Exceptuando a Marruecos, cuya vía es original y anterior al “despertar” de los pueblos en la región, Túnez es hoy el gran laboratorio de democratización en el mundo árabe. Es aquí donde las cosas comenzaron y donde aún pueden llegar a buen término. Y aún así la esperanza tunecina está renqueante, maltrecha. El pueblo se queja de la degradación de la economía, el aumento del coste de la vida y de la inseguridad. Dos años y medio después de la caída de Ben Ai, la transición política atraviesa una aguda crisis. En desacuerdo sobre le proyecto de nueva constitución no ceden en sus reivindicaciones ni Ennahda ni la oposición al partido islamista en el poder. La formación de Rached Ghannouchi apoya la idea de un “diálogo nacional” bajo la égida de la poderosa Unión General de Trabajadores Tunecinos (UGTT) y se dice favorable a la formación de un gobierno apolítico cuando se halle un consenso sobre la Constitución y las elecciones. La coalición opositora, que promueve manifestaciones diarias en el país, reclama la división del actual gabinete y la puesta en marcha de un Gobierno de tecnócratas antes de cualquier negociación sobre la Carta Magna y los comicios. A diferencia de los Hermanos Musulmanes egipcios, desde su llegada al poder Ennahda ha hecho prueba de un fino sentido de realismo político.

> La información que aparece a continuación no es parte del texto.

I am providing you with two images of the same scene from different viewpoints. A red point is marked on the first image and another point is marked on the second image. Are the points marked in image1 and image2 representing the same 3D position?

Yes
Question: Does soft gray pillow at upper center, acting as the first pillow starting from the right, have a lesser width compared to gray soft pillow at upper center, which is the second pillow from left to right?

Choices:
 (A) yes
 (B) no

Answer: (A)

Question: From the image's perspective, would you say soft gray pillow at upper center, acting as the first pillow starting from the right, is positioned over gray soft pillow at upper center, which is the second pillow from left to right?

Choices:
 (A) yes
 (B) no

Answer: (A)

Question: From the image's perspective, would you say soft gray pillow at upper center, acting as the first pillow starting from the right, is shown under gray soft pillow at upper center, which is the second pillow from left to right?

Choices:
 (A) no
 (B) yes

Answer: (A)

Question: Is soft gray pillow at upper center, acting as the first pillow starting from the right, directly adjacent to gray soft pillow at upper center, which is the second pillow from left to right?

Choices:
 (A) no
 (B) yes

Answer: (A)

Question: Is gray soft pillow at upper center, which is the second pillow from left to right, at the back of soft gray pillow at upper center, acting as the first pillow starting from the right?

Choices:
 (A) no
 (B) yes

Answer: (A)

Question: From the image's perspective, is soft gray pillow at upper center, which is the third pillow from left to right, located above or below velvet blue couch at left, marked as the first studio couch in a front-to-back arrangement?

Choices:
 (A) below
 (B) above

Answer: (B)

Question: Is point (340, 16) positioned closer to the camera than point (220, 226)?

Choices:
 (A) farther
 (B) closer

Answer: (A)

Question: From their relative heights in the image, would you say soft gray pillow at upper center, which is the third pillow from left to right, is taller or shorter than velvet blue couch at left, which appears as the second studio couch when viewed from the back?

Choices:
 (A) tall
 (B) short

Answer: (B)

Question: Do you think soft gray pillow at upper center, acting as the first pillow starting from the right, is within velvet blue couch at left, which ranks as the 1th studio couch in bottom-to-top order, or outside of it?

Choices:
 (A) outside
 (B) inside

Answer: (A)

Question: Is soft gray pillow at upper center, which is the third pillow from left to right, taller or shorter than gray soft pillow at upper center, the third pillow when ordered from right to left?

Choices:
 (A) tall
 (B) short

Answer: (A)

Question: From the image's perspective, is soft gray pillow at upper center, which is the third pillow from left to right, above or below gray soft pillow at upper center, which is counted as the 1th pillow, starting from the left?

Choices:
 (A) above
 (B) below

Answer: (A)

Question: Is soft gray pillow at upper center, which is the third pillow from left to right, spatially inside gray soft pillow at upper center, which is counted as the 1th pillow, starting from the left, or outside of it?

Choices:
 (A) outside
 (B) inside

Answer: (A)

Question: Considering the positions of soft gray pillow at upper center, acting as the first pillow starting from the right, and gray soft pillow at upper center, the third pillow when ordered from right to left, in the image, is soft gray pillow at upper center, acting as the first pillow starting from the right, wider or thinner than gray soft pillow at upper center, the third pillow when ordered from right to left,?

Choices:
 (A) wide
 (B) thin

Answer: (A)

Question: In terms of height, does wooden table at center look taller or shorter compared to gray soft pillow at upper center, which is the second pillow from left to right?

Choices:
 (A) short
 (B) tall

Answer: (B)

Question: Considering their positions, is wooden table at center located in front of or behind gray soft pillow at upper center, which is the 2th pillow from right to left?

Es así como la formación islamista ha realizado importantes concesiones, ya sea sobre el rol de la ley islámica en la Constitución o el estatuto de las mujeres. Acusados de laxismo al encuentro de los salafistas el Gobierno de Ali Larayed acusó a Ansar Al Sharia, vivero electoral no confesable de Ennahda, de estar detrás del asesinato de los opositores Chokri Belaid y Mohamed Brahmi.
Túnez debe apoyarse en una sociedad civil amplia y heterogénea, dinámica y determinada. El país de Bourguiba cuenta con una clase media y élite intelectual libre y formada. Por otra parte, el país más pequeño del Magreb no dispone de hidrocarburos ni de economía de renta, ni de peso geopolítico alguno, elementos que podrían jugar en su favor. Muestra de la “insignificancia” tunecina es que ni los vecinos magrebíes, ni las monarquías del Golfo, ni la propia Unión Europea, han aportado más que un tímido apoyo al proceso democrático. Y a la luz de experiencias recientes, esta autonomía se presenta como toda una oportunidad. Además, después de haber proferido amenazas de “guerra” contra el Gobierno, Ansar Al Sharia ha sido finalmente proscrita, el pasado mayo. Los miembros del movimiento salafista fueron amnistiados con la revolución, a pesar de su proximidad con Al Qaeda y los grupos yihadistas activos en el Monte Chaambi, cerca de la frontera con Argelia. Ennahda fue acusada favorecer el auge de los extremistas, al haber optado por integrar el salafismo en el juego político o, como dicen sus adversarios, de manipularlos en su propio beneficio. Una estrategia que, ante el desorden que reina en el Sahel, ha permitido a los violentos un auge sin precedentes. Un lastre para el proceso democrático que, no obstante, debería ser superado por un amplio acuerdo entre Ennahda y la oposición. La dimisión del primer ministro Larayedh podría allanar el camino. Y una vez de acuerdo sobre el nuevo Gobierno habría que abordar la Constitución, redactar una ley electoral, formar la instancia encargada de organizar los comicios y fijar su calendario. La última esperanza.